What this task involves:
Give back every line of the data exactly. Pictures are not part of the copy.

___ Materials provided

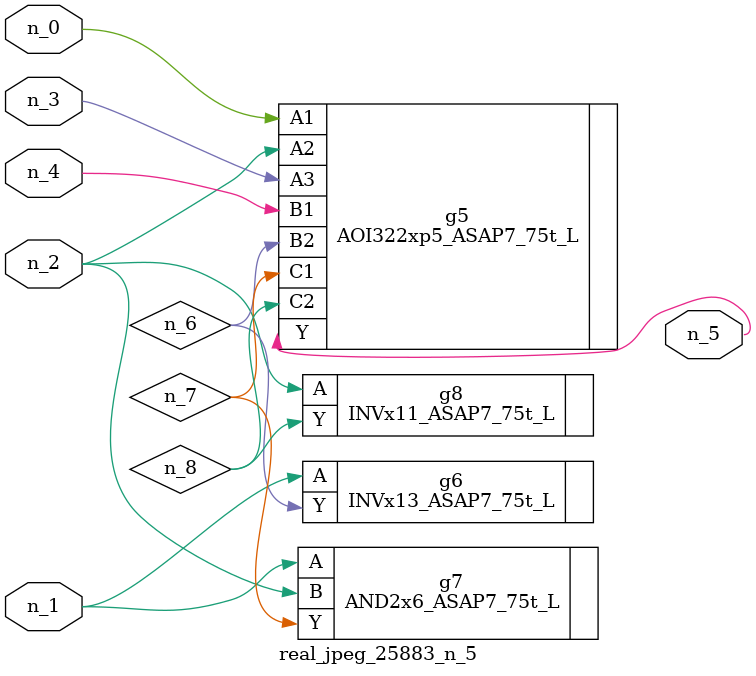
<source format=v>
module real_jpeg_25883_n_5 (n_4, n_0, n_1, n_2, n_3, n_5);

input n_4;
input n_0;
input n_1;
input n_2;
input n_3;

output n_5;

wire n_8;
wire n_6;
wire n_7;

AOI322xp5_ASAP7_75t_L g5 ( 
.A1(n_0),
.A2(n_2),
.A3(n_3),
.B1(n_4),
.B2(n_6),
.C1(n_7),
.C2(n_8),
.Y(n_5)
);

INVx13_ASAP7_75t_L g6 ( 
.A(n_1),
.Y(n_6)
);

AND2x6_ASAP7_75t_L g7 ( 
.A(n_1),
.B(n_2),
.Y(n_7)
);

INVx11_ASAP7_75t_L g8 ( 
.A(n_2),
.Y(n_8)
);


endmodule
</source>
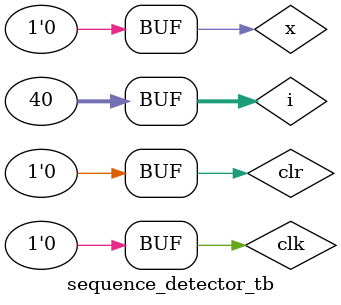
<source format=v>
module sequence_detector(y,x,clk,clr, state);
input x,clk,clr;
output reg y;
output reg [1:0] state =2'b00;
parameter A=2'b00, B=2'b01, C=2'b10, D=2'b11;
always @(posedge clk)
begin
if (clr == 1) state <=A;
else
begin
	if (x==0)
		case (state)
			A:state<=A;
			B:state<=C;
			C:state<=A;
			D:state<=A;
		endcase
		else
		case (state)
			A:state<=B;
			B:state<=B;
			C:state<=D;
			D:state<=B;
		endcase
	if((x==0)&&(state==D)) y<=1;
	else y<=0;
end
end 
endmodule

module sequence_detector_tb; 
wire y; 
wire [1:0] state;
reg x=0; 
reg clk=0; 
reg clr=1; 
integer i; 
sequence_detector UUT(.y(y),.x(x),.clk(clk),.clr(clr),.state(state));
initial begin
for(i=0;i<40;i=i+1) begin
clk=~clk;
if(i>5&i<11) begin
clr=0;
x=1; 
 end 
 else if(i==11) x=0;
 else if(i==12) x=1; 
 else if(i==13) x=1; 
 else if(i==16) x=1; 
 else x=0; 
 #10;
end
end
endmodule



</source>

______

Response to the task:
<source format=v>
module real_jpeg_25883_n_5 (n_4, n_0, n_1, n_2, n_3, n_5);

input n_4;
input n_0;
input n_1;
input n_2;
input n_3;

output n_5;

wire n_8;
wire n_6;
wire n_7;

AOI322xp5_ASAP7_75t_L g5 ( 
.A1(n_0),
.A2(n_2),
.A3(n_3),
.B1(n_4),
.B2(n_6),
.C1(n_7),
.C2(n_8),
.Y(n_5)
);

INVx13_ASAP7_75t_L g6 ( 
.A(n_1),
.Y(n_6)
);

AND2x6_ASAP7_75t_L g7 ( 
.A(n_1),
.B(n_2),
.Y(n_7)
);

INVx11_ASAP7_75t_L g8 ( 
.A(n_2),
.Y(n_8)
);


endmodule
</source>
<source format=v>
module sequence_detector(y,x,clk,clr, state);
input x,clk,clr;
output reg y;
output reg [1:0] state =2'b00;
parameter A=2'b00, B=2'b01, C=2'b10, D=2'b11;
always @(posedge clk)
begin
if (clr == 1) state <=A;
else
begin
	if (x==0)
		case (state)
			A:state<=A;
			B:state<=C;
			C:state<=A;
			D:state<=A;
		endcase
		else
		case (state)
			A:state<=B;
			B:state<=B;
			C:state<=D;
			D:state<=B;
		endcase
	if((x==0)&&(state==D)) y<=1;
	else y<=0;
end
end 
endmodule

module sequence_detector_tb; 
wire y; 
wire [1:0] state;
reg x=0; 
reg clk=0; 
reg clr=1; 
integer i; 
sequence_detector UUT(.y(y),.x(x),.clk(clk),.clr(clr),.state(state));
initial begin
for(i=0;i<40;i=i+1) begin
clk=~clk;
if(i>5&i<11) begin
clr=0;
x=1; 
 end 
 else if(i==11) x=0;
 else if(i==12) x=1; 
 else if(i==13) x=1; 
 else if(i==16) x=1; 
 else x=0; 
 #10;
end
end
endmodule



</source>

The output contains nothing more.